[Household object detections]
++++
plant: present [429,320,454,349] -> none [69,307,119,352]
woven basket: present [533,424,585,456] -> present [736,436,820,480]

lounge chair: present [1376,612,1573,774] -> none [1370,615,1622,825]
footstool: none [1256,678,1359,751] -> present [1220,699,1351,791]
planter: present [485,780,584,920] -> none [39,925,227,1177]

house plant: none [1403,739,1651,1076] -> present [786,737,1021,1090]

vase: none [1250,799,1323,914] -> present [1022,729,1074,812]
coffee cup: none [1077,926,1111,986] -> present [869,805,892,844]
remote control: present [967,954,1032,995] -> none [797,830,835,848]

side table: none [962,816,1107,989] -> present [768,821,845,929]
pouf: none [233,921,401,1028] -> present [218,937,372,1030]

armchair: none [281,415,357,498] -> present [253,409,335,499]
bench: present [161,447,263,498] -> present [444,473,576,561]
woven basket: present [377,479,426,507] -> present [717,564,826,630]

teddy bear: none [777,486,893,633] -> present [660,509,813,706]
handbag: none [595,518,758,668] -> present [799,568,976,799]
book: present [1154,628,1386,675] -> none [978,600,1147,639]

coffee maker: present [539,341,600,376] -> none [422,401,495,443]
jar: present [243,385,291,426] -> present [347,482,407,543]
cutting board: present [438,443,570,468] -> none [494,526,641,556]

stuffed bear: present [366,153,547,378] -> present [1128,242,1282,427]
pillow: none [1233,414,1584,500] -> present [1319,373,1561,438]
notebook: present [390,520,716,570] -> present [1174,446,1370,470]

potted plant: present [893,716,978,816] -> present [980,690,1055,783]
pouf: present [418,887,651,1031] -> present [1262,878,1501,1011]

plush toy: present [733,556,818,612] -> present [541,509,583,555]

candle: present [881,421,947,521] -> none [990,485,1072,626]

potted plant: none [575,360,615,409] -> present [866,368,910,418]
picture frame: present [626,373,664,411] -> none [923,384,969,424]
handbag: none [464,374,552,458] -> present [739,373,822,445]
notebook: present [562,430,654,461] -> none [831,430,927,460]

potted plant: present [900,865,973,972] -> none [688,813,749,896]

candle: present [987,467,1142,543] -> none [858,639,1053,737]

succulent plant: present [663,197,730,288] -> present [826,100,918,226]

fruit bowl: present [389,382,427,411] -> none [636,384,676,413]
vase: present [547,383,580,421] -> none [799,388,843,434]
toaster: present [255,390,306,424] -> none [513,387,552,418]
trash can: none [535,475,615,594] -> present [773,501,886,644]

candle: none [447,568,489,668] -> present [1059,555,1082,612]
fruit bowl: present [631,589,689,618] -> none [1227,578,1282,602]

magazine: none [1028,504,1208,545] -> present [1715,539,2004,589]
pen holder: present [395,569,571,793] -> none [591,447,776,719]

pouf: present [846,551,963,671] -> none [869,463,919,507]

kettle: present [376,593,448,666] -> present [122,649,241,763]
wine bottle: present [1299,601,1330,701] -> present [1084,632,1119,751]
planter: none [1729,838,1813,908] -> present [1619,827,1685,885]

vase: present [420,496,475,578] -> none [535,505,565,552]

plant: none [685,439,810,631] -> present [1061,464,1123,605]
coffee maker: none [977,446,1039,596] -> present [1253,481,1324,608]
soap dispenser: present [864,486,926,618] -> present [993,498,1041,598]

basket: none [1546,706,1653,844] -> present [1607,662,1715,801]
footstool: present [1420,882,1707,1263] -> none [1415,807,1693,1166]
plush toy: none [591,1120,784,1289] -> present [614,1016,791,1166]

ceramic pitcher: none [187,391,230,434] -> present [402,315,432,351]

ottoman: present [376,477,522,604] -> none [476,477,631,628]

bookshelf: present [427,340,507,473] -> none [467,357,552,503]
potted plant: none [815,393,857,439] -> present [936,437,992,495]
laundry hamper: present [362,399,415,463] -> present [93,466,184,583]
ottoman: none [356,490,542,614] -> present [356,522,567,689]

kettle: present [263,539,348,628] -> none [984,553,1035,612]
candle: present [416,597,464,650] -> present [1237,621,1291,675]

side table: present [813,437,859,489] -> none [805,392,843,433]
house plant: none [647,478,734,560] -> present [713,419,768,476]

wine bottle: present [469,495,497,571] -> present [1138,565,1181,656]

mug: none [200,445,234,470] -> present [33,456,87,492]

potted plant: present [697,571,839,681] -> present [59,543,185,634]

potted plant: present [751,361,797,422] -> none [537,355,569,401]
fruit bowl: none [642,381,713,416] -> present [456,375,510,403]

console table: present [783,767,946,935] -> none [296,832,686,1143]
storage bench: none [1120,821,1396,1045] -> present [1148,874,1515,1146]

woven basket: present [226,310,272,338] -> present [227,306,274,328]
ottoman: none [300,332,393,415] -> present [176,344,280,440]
++++
• _YOUR GOAL_: Please copy out each entry exactly as it appears above.

• _TASK RESULT_:
plant: present [429,320,454,349] -> none [69,307,119,352]
woven basket: present [533,424,585,456] -> present [736,436,820,480]

lounge chair: present [1376,612,1573,774] -> none [1370,615,1622,825]
footstool: none [1256,678,1359,751] -> present [1220,699,1351,791]
planter: present [485,780,584,920] -> none [39,925,227,1177]

house plant: none [1403,739,1651,1076] -> present [786,737,1021,1090]

vase: none [1250,799,1323,914] -> present [1022,729,1074,812]
coffee cup: none [1077,926,1111,986] -> present [869,805,892,844]
remote control: present [967,954,1032,995] -> none [797,830,835,848]

side table: none [962,816,1107,989] -> present [768,821,845,929]
pouf: none [233,921,401,1028] -> present [218,937,372,1030]

armchair: none [281,415,357,498] -> present [253,409,335,499]
bench: present [161,447,263,498] -> present [444,473,576,561]
woven basket: present [377,479,426,507] -> present [717,564,826,630]

teddy bear: none [777,486,893,633] -> present [660,509,813,706]
handbag: none [595,518,758,668] -> present [799,568,976,799]
book: present [1154,628,1386,675] -> none [978,600,1147,639]

coffee maker: present [539,341,600,376] -> none [422,401,495,443]
jar: present [243,385,291,426] -> present [347,482,407,543]
cutting board: present [438,443,570,468] -> none [494,526,641,556]

stuffed bear: present [366,153,547,378] -> present [1128,242,1282,427]
pillow: none [1233,414,1584,500] -> present [1319,373,1561,438]
notebook: present [390,520,716,570] -> present [1174,446,1370,470]

potted plant: present [893,716,978,816] -> present [980,690,1055,783]
pouf: present [418,887,651,1031] -> present [1262,878,1501,1011]

plush toy: present [733,556,818,612] -> present [541,509,583,555]

candle: present [881,421,947,521] -> none [990,485,1072,626]

potted plant: none [575,360,615,409] -> present [866,368,910,418]
picture frame: present [626,373,664,411] -> none [923,384,969,424]
handbag: none [464,374,552,458] -> present [739,373,822,445]
notebook: present [562,430,654,461] -> none [831,430,927,460]

potted plant: present [900,865,973,972] -> none [688,813,749,896]

candle: present [987,467,1142,543] -> none [858,639,1053,737]

succulent plant: present [663,197,730,288] -> present [826,100,918,226]

fruit bowl: present [389,382,427,411] -> none [636,384,676,413]
vase: present [547,383,580,421] -> none [799,388,843,434]
toaster: present [255,390,306,424] -> none [513,387,552,418]
trash can: none [535,475,615,594] -> present [773,501,886,644]

candle: none [447,568,489,668] -> present [1059,555,1082,612]
fruit bowl: present [631,589,689,618] -> none [1227,578,1282,602]

magazine: none [1028,504,1208,545] -> present [1715,539,2004,589]
pen holder: present [395,569,571,793] -> none [591,447,776,719]

pouf: present [846,551,963,671] -> none [869,463,919,507]

kettle: present [376,593,448,666] -> present [122,649,241,763]
wine bottle: present [1299,601,1330,701] -> present [1084,632,1119,751]
planter: none [1729,838,1813,908] -> present [1619,827,1685,885]

vase: present [420,496,475,578] -> none [535,505,565,552]

plant: none [685,439,810,631] -> present [1061,464,1123,605]
coffee maker: none [977,446,1039,596] -> present [1253,481,1324,608]
soap dispenser: present [864,486,926,618] -> present [993,498,1041,598]

basket: none [1546,706,1653,844] -> present [1607,662,1715,801]
footstool: present [1420,882,1707,1263] -> none [1415,807,1693,1166]
plush toy: none [591,1120,784,1289] -> present [614,1016,791,1166]

ceramic pitcher: none [187,391,230,434] -> present [402,315,432,351]

ottoman: present [376,477,522,604] -> none [476,477,631,628]

bookshelf: present [427,340,507,473] -> none [467,357,552,503]
potted plant: none [815,393,857,439] -> present [936,437,992,495]
laundry hamper: present [362,399,415,463] -> present [93,466,184,583]
ottoman: none [356,490,542,614] -> present [356,522,567,689]

kettle: present [263,539,348,628] -> none [984,553,1035,612]
candle: present [416,597,464,650] -> present [1237,621,1291,675]

side table: present [813,437,859,489] -> none [805,392,843,433]
house plant: none [647,478,734,560] -> present [713,419,768,476]

wine bottle: present [469,495,497,571] -> present [1138,565,1181,656]

mug: none [200,445,234,470] -> present [33,456,87,492]

potted plant: present [697,571,839,681] -> present [59,543,185,634]

potted plant: present [751,361,797,422] -> none [537,355,569,401]
fruit bowl: none [642,381,713,416] -> present [456,375,510,403]

console table: present [783,767,946,935] -> none [296,832,686,1143]
storage bench: none [1120,821,1396,1045] -> present [1148,874,1515,1146]

woven basket: present [226,310,272,338] -> present [227,306,274,328]
ottoman: none [300,332,393,415] -> present [176,344,280,440]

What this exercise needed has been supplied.